Ms PRU GOWARD (Goulburn) [5.18 p.m.]: I draw the attention of the House to health services in the Southern Highlands. A fortnight ago the shadow Minister for Health, Jillian Skinner, spent a day in my electorate. She had heard much from me about Bowral hospital and its position at the end of the food chain as far as Sydney South West Area Health Service is concerned, so she was keen to visit and meet local residents and medical personnel to get some firsthand input. In the morning we met with a number of people concerned about the deterioration in service standards at the hospital and, following the application of the member for North Shore to the health Minister we were granted a tour of Bowral hospital with the general manager, Denis Thomas. In the afternoon we attended a public meeting I had called to meet constituents and listen to their concerns. We met a number of staff during our tour and there is no doubt our hospital is blessed by having extremely competent, hardworking and committed people working there.
Bowral Hospital has a very loyal consultative support group made up of community members who act more or less as liaison between the community and the hospital. This is a very good idea, in theory at least, but in practice, the group is bound by confidentiality and, as such, is as much controlled by the New South Wales Government as is the hospital`s general manager. The public meeting was a forum for people to not only voice their concerns but also to put forward suggestions for improving local health services. The meeting was unanimous in its support for, and faith in, the expertise and dedication of the medical staff.
Despite the flagging morale of the career medical officers, whose working conditions were changed without consultation, not a single person at the meeting-and more than 100 people were there-complained about the medical treatment they had received. What they did complain about was the appalling access to services, including the lack of psychiatric beds and the many occasions on which they were turned away and sent elsewhere. Today we heard in this House the shocking story of Gregor Gniewosz, who underwent an amputation as a result of picking up an infection in Liverpool Hospital. He also emerged from the public meeting. I refer also to the hospital`s children`s ward. The Minister for Health circulated a media release in which he stated, correctly I understand, that the new children`s ward at Bowral Hospital was on track for completion later this year. He said:
This is a tremendous result for the local community, which has been so supportive in ensuring children and their families have access to a facility that reflects today`s needs. The community has been more than supportive.

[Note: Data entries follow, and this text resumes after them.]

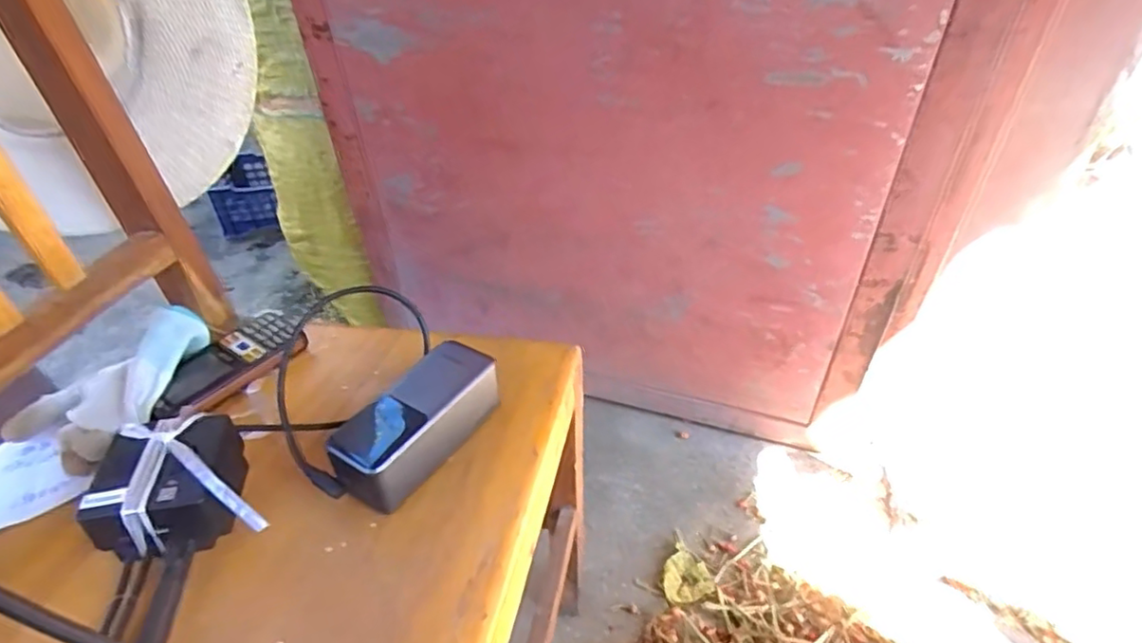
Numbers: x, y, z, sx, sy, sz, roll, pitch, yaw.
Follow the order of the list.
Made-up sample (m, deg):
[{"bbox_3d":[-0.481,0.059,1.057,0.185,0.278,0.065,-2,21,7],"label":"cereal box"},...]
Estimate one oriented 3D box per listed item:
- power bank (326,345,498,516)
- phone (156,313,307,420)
[{"bbox_3d":[-0.112,0.078,0.460,0.055,0.054,0.126,23,47,26],"label":"power bank"},{"bbox_3d":[-0.292,0.037,0.532,0.068,0.017,0.133,21,47,24],"label":"phone"}]

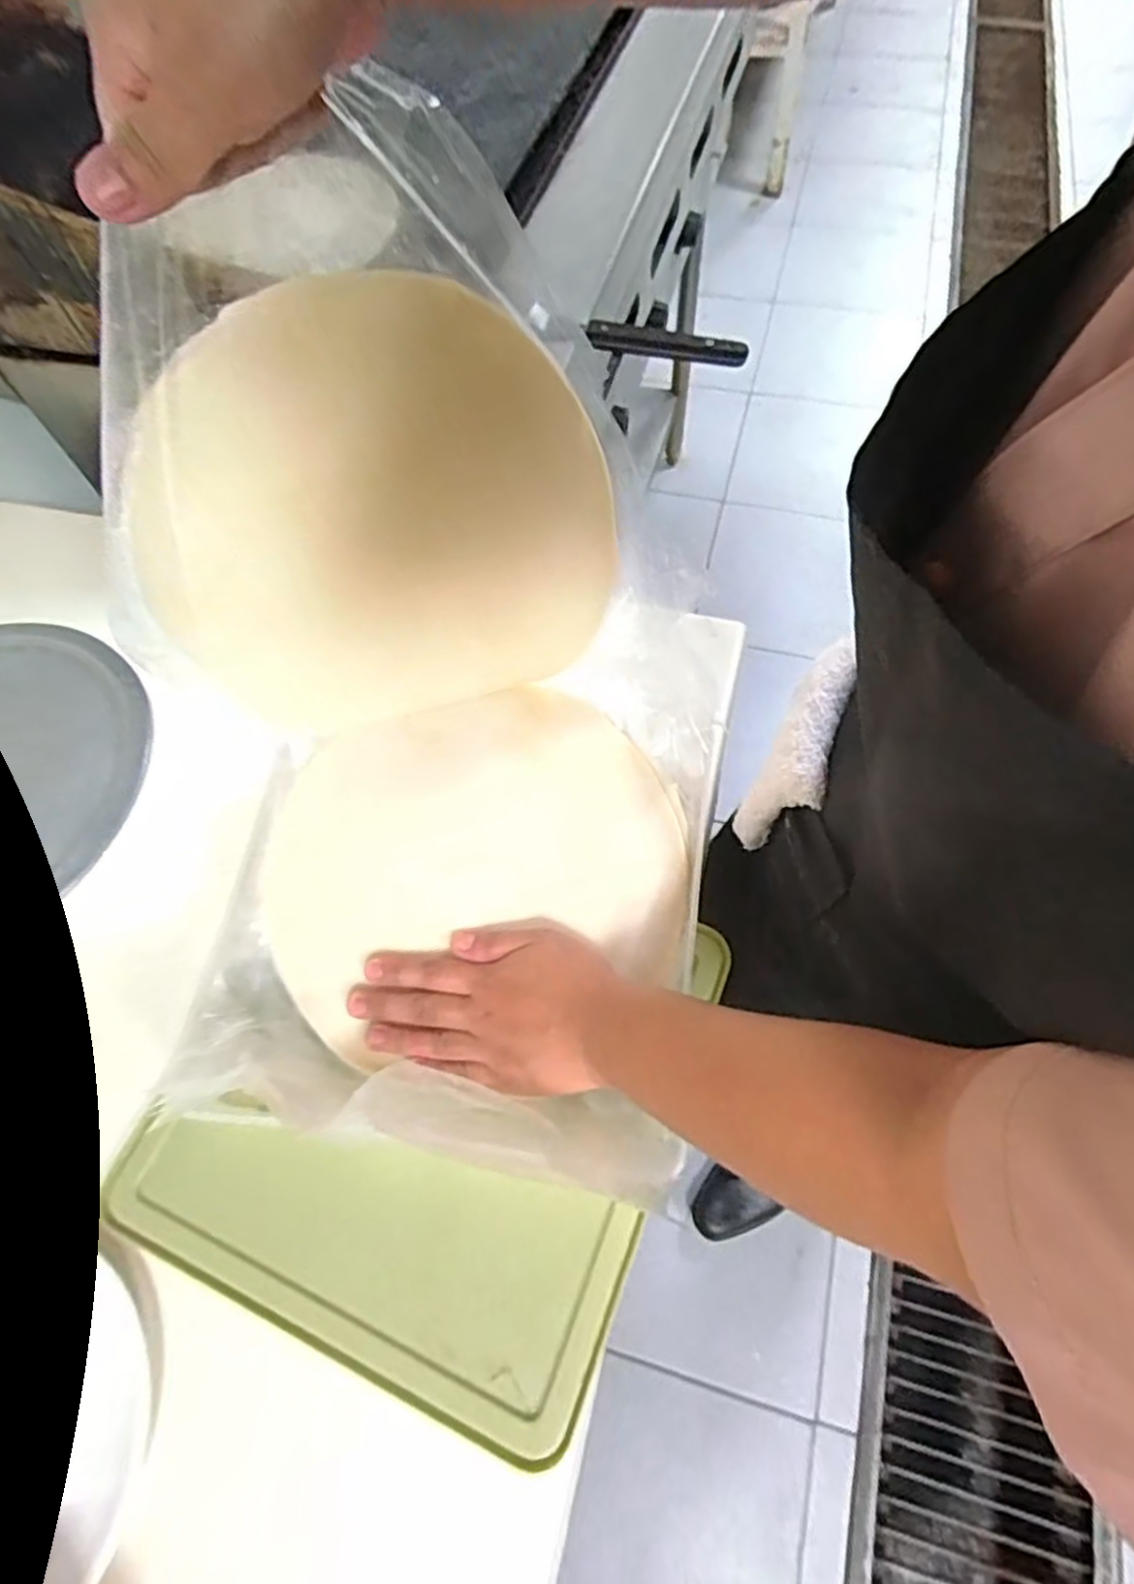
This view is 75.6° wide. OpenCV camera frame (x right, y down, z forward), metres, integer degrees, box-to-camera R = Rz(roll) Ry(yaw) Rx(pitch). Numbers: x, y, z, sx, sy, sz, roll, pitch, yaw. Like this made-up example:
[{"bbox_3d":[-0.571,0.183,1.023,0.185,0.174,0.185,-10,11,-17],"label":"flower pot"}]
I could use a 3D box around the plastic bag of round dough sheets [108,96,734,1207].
[{"bbox_3d":[-0.071,-0.027,0.357,0.312,0.321,0.340,14,64,6],"label":"plastic bag of round dough sheets"}]

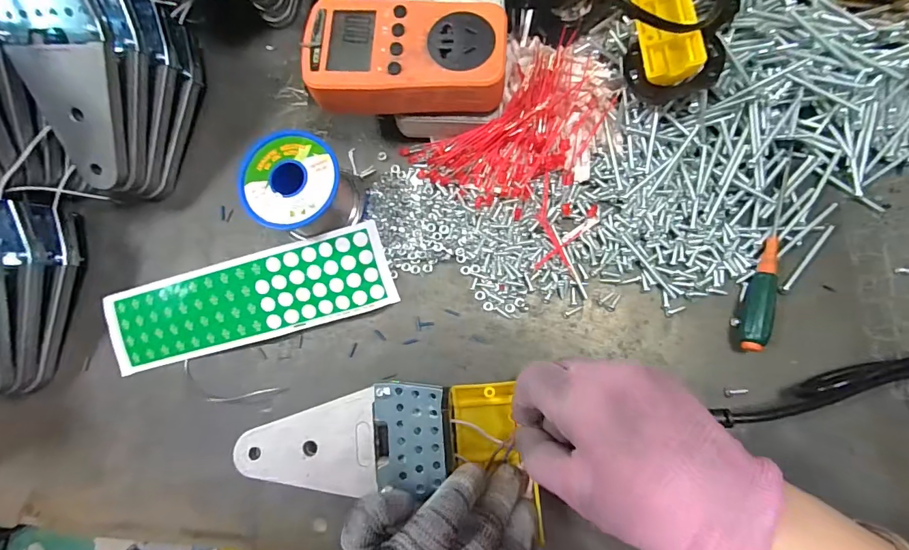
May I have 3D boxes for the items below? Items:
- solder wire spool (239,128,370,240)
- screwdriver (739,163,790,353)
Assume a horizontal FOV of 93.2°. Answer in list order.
[{"bbox_3d":[-0.103,-0.059,0.307,0.062,0.070,0.065,0,85,6],"label":"solder wire spool"},{"bbox_3d":[0.205,-0.012,0.280,0.013,0.021,0.126,16,87,7],"label":"screwdriver"}]

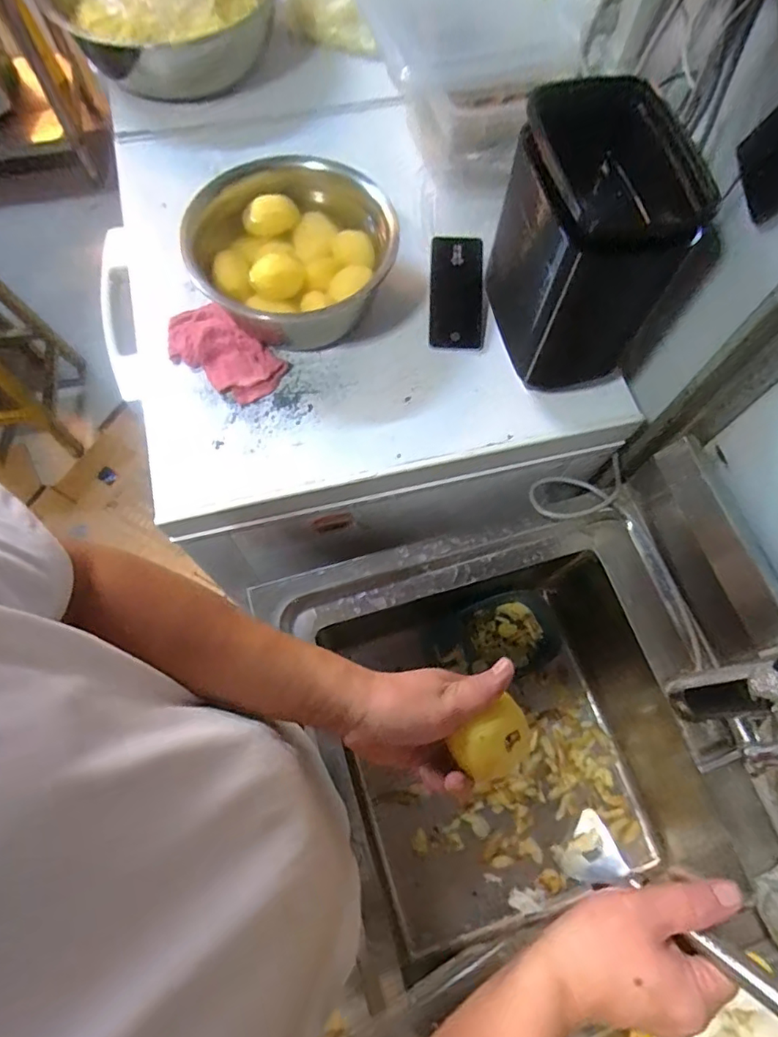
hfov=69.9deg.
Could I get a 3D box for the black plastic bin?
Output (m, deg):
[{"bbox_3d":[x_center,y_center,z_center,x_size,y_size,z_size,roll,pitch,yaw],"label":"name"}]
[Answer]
[{"bbox_3d":[0.228,-0.315,0.668,0.143,0.263,0.197,-9,69,-6],"label":"black plastic bin"}]

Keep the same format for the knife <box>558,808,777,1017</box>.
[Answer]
[{"bbox_3d":[0.199,0.277,0.379,0.046,0.015,0.173,-45,40,-17],"label":"knife"}]

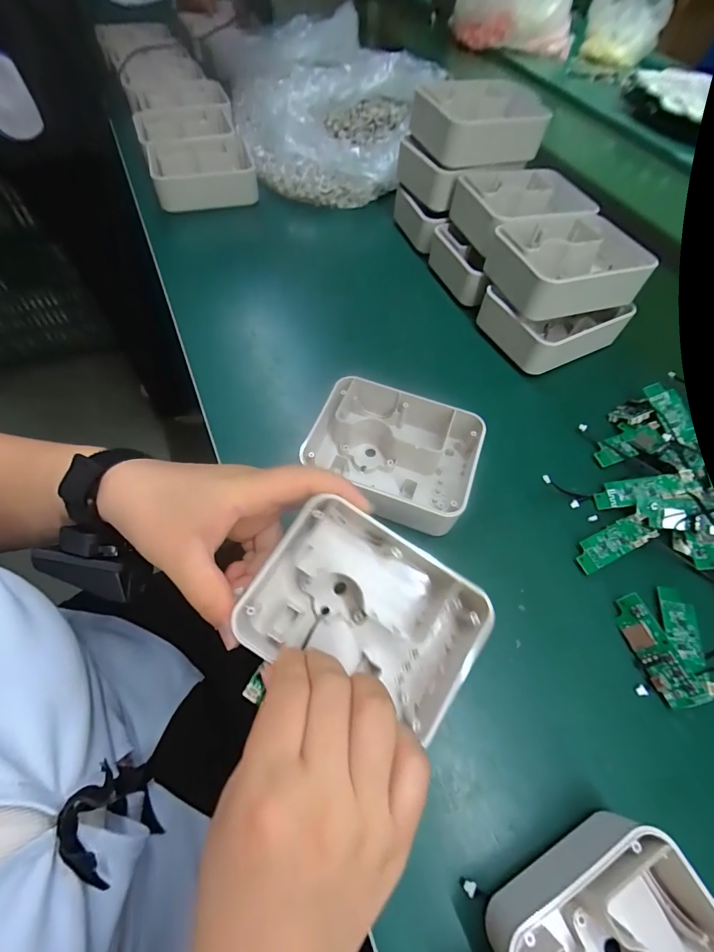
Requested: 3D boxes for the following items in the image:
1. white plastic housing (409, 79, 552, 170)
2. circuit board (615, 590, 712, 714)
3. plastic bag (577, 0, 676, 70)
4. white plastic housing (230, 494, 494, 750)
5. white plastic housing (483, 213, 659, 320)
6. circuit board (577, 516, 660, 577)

That would have to be the understatement of the year. The community forced this refurbishment. The BDCU Children`s Foundation began lobbying for this ward some five years ago. The area health service pontificated, promised, prevaricated and postponed but the foundation continued to raise money in the hope that the Minister for Health and the Sydney South West Area Health Service could eventually be dragged kicking and screaming to a point that it would provide a children`s ward with facilities that would actually contribute to the recovery of ill children. The foundation, which to date has raised $330,000, and everyone in the community who has supported and driven the concept of the new children`s ward have been a great deal more than just supportive. In the same media release, the Minister for Health said:
Local services are very important to the New South Wales community and they are the door to the excellence of the entire health system.
Again, I could not agree more. Why then has there been a determination made by New South Wales Health to direct complicated orthopaedic procedures away from Bowral Hospital? Does the Minister feel that local orthopaedic specialists are not expert enough to deal with complicated procedures or, as is most likely the case, is there a financial reason of some sort for this decision? In a notice circulated by the Ambulance Service, ambulance officers have been informed that Bowral Hospital will no longer deal with orthopaedic assessment for serious fracture injuries such as pelvis, long bones and neck of femur fractures. Ambulance officers will now have to take those patients out of the local area, probably to Liverpool. I understand that neck of femur fractures are most common in the elderly, and with a growing population of elderly residents in the Southern Highlands it beggars belief that they should be shipped out of the area, away from their support network, to a hospital located more than an hour away by car. I will not go into how long it would take to reach Liverpool Hospital by train. That is a subject for another private member`s statement.
Top-of-the-range orthopaedic specialists work at Bowral Hospital. The decision to direct complicated orthopaedic procedures away from Bowral Hospital is offensive to the local service and is an erosion of the specialist facilities we have in Bowral. The community has formed a group that is not beholden to the State Government. It will not be bound by confidentiality. It will include members of the public, medical personnel, allied health personnel and ancillary staff to help lobby the Government. It will be a force to be reckoned with. I congratulate Di Hurdwell, a local resident who stood up at the public meeting and offered to form this pressure group on what I am sure will be a great initiative.